編集部 政府・与党が新法を国会に提出し、23日から国会での議論が始まっています。民主党も対案を出すそうですが、どんな内容になるのか注目されます。小沢さんの主張もここにきて少しトーンが変わってきたようですが、それにしてもなぜ今のようなタイミングで、「政権とったらISAF参加」ということを言ったのでしょうか?
伊勢崎 小沢さんは、憲法9条による神学論争にけりをつけたい、この機に“がらがらぽん”をやりたいんでしょう。そこは、私にも多少理解できるところがあります。
編集部 というのは?
伊勢崎 例えばルワンダでの大虐殺では、100日間で80万人が死んでいくような状況になりました。そのような時にはもう政治的な交渉はできませんし、国際社会の責任として鎮圧のために軍事力を使わなければならない状況です。
もちろん悪人が全世界から全部なくなればいいけれど・・・例えばアフリカ、それも資源もない小さな国に、国益といった観点から身銭をきって自国の軍を派遣し、人権が脅かされている人々を守ってあげようというような国はなかなかないのです。そのための国連の介入であり、人権とか人間性の保護を考えた軍事介入のニーズはあると思うし。だから国連憲章7章は重要なのです。
けれどもそのことがすぐ、日本が武装した自衛隊を、国連に送るべきということではありません。国連も万能ではありません。失敗することも多々あるのです。もっとも小沢さんが言っているISAFは国連指揮下のブルーヘルメットではなく、NATO軍指揮下の軍事活動ではありますが。そこは、前回(その1)で、誤解を指摘した通りです。
国連の平和維持活動に大型の歩兵を出す必要がある場合は、発展途上国が申し出ることが多いです。理由は、国連から見返りとして、その派兵の規模に応じて「外貨」が入るからです。少し失礼な言い方になりますが、発展途上国は、軍事行動の「大義」よりも自国への「経済的なインセンティブ」によって、派兵しています。しかし、経済大国である日本は、国連へは相当の分担金を出しているわけですし、それを取り返しにいく必要もないでしょう。
国連的措置としての平和維持活動では、紛争の当事者国自身が健全な治安維持能力を持つように派遣される警察協力も大変重要なコンポーネントですし、敵対する武装勢力間の停戦を維持するため敢えて将官を非武装で現場に送る軍事監視団は、少数ですが平和維持軍本体より重要な役割を担います。非武装でできる様々な重要なオプションがあります。しかし、日本はそういうことをほとんど議論してこなかった。実績もほとんど積んでいません。自衛隊の大部隊を出すか出さないかという視点からしか、世界情勢を見てこなかったのですね。

------------

作業指示 1 - 本文によると、ルワンダでの大虐殺では何日間で何人が死んでいく状況になりましたか。
作業指示 2 - 本文のうち、「もちろん悪人が全世界から全部」で始まり「国連憲章7章は重要なのです。」で終わる部分を一字一句そのまま書き写してください。
このデータは参照しなくてかまいません。

提供データ -
------------

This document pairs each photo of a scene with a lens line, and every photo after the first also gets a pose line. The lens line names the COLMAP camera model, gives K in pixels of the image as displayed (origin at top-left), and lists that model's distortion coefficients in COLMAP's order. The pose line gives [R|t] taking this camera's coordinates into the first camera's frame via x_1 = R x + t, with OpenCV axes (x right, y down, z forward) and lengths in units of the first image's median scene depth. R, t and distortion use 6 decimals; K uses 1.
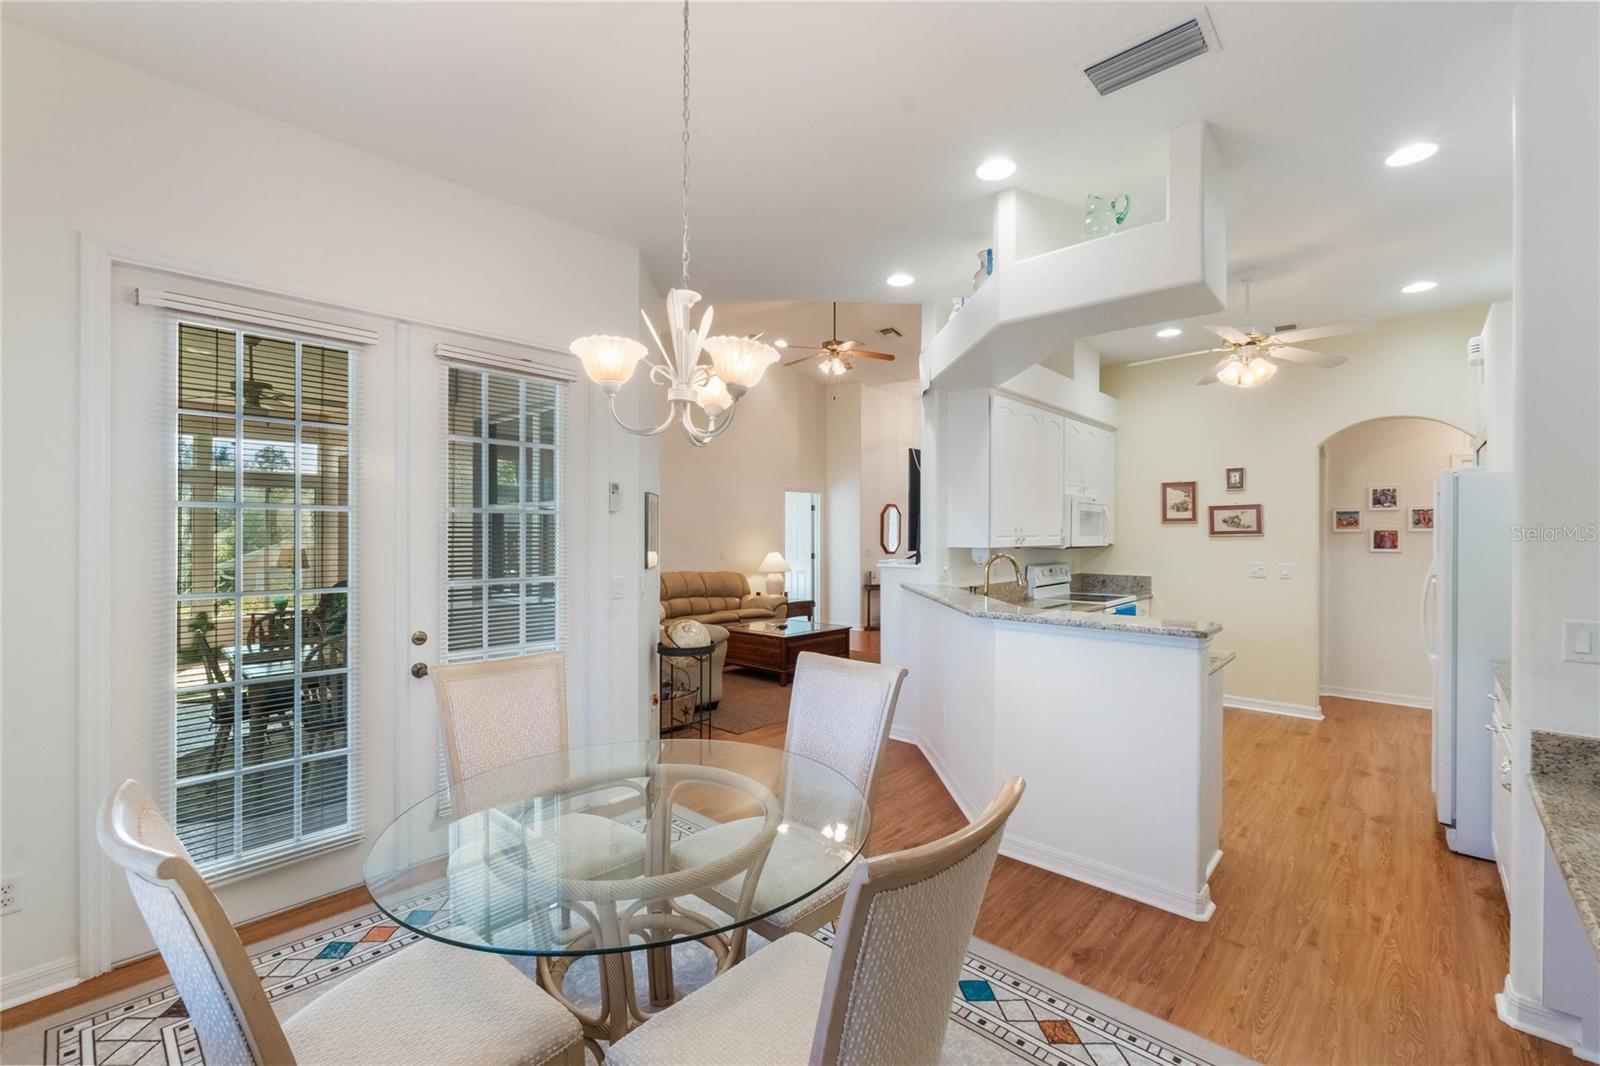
lens RADIAL K [[675.5, 0, 800.0], [0, 675.5, 533.0], [0, 0, 1]] dist [-0.003748, -0.000404]
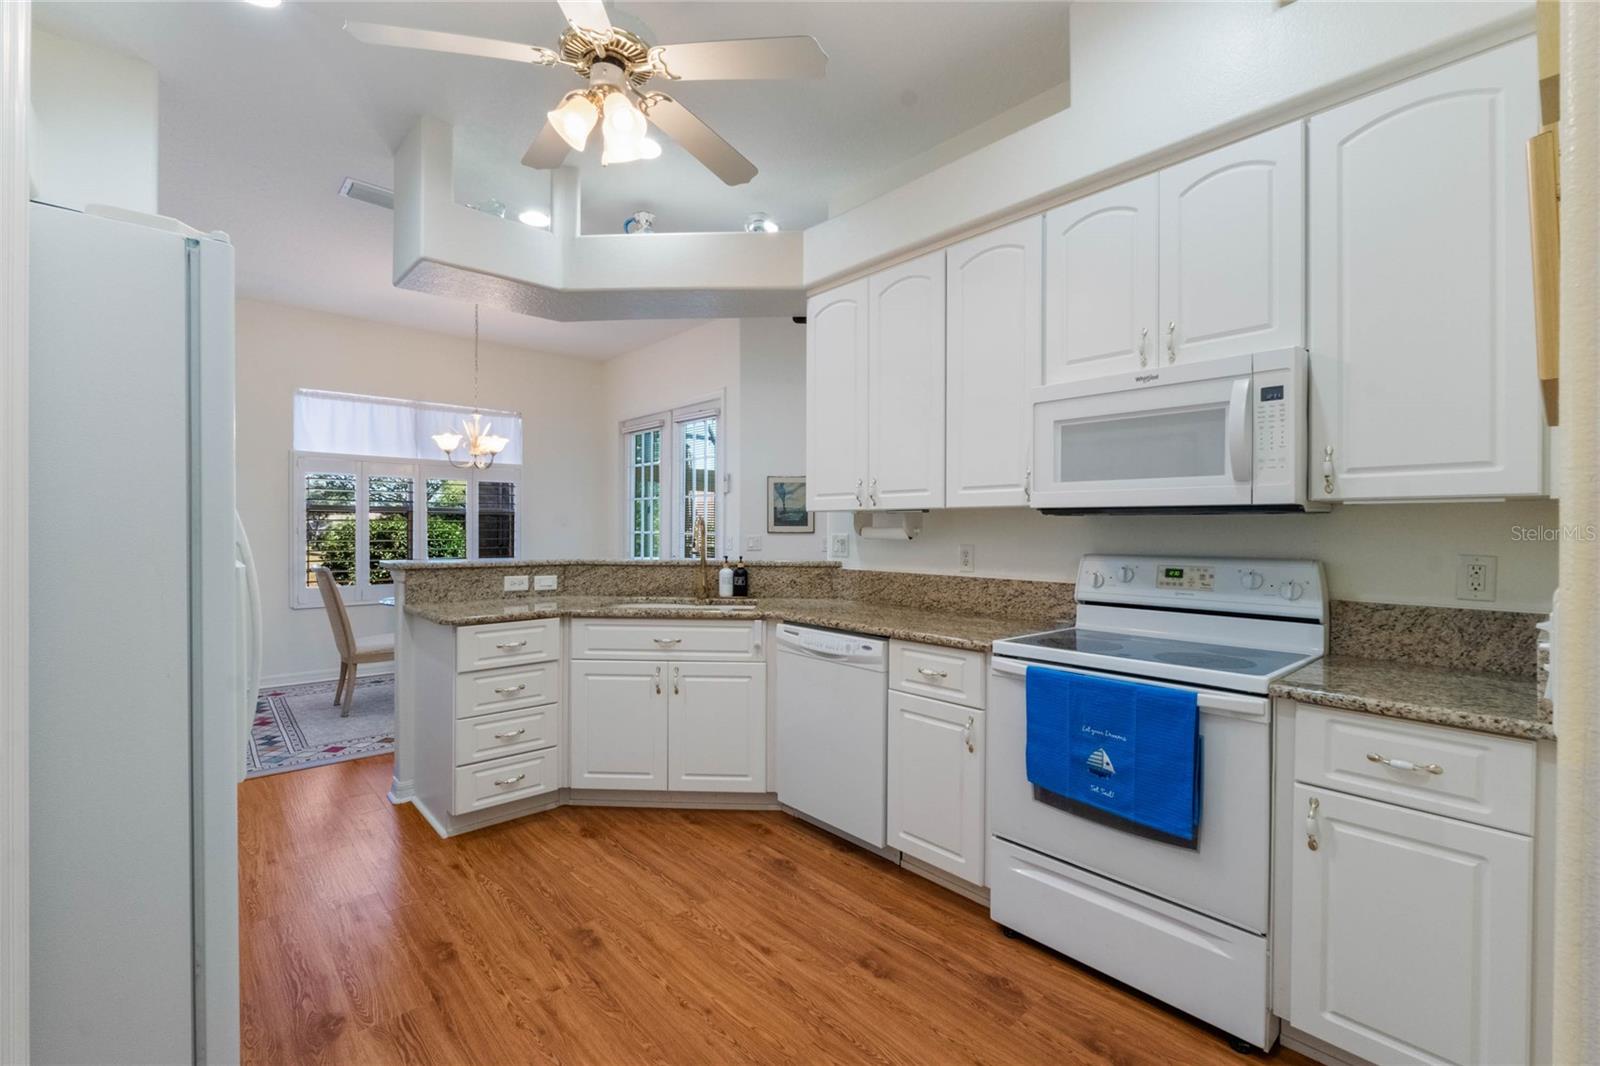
lens RADIAL K [[686.8, 0, 801.9], [0, 686.8, 530.4], [0, 0, 1]] dist [-0.002763, -0.000243]
pose [[-0.090293, -0.000267, -0.995915, 0.816435], [-0.007897, 0.999969, 0.000447, 0.033317], [0.995884, 0.007905, -0.090293, 0.850090]]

------------

解答 1 - 100日間で80万人です。

解答 2 -
もちろん悪人が全世界から全部なくなればいいけれど・・・例えばアフリカ、それも資源もない小さな国に、国益といった観点から身銭をきって自国の軍を派遣し、人権が脅かされている人々を守ってあげようというような国はなかなかないのです。そのための国連の介入であり、人権とか人間性の保護を考えた軍事介入のニーズはあると思うし。だから国連憲章7章は重要なのです。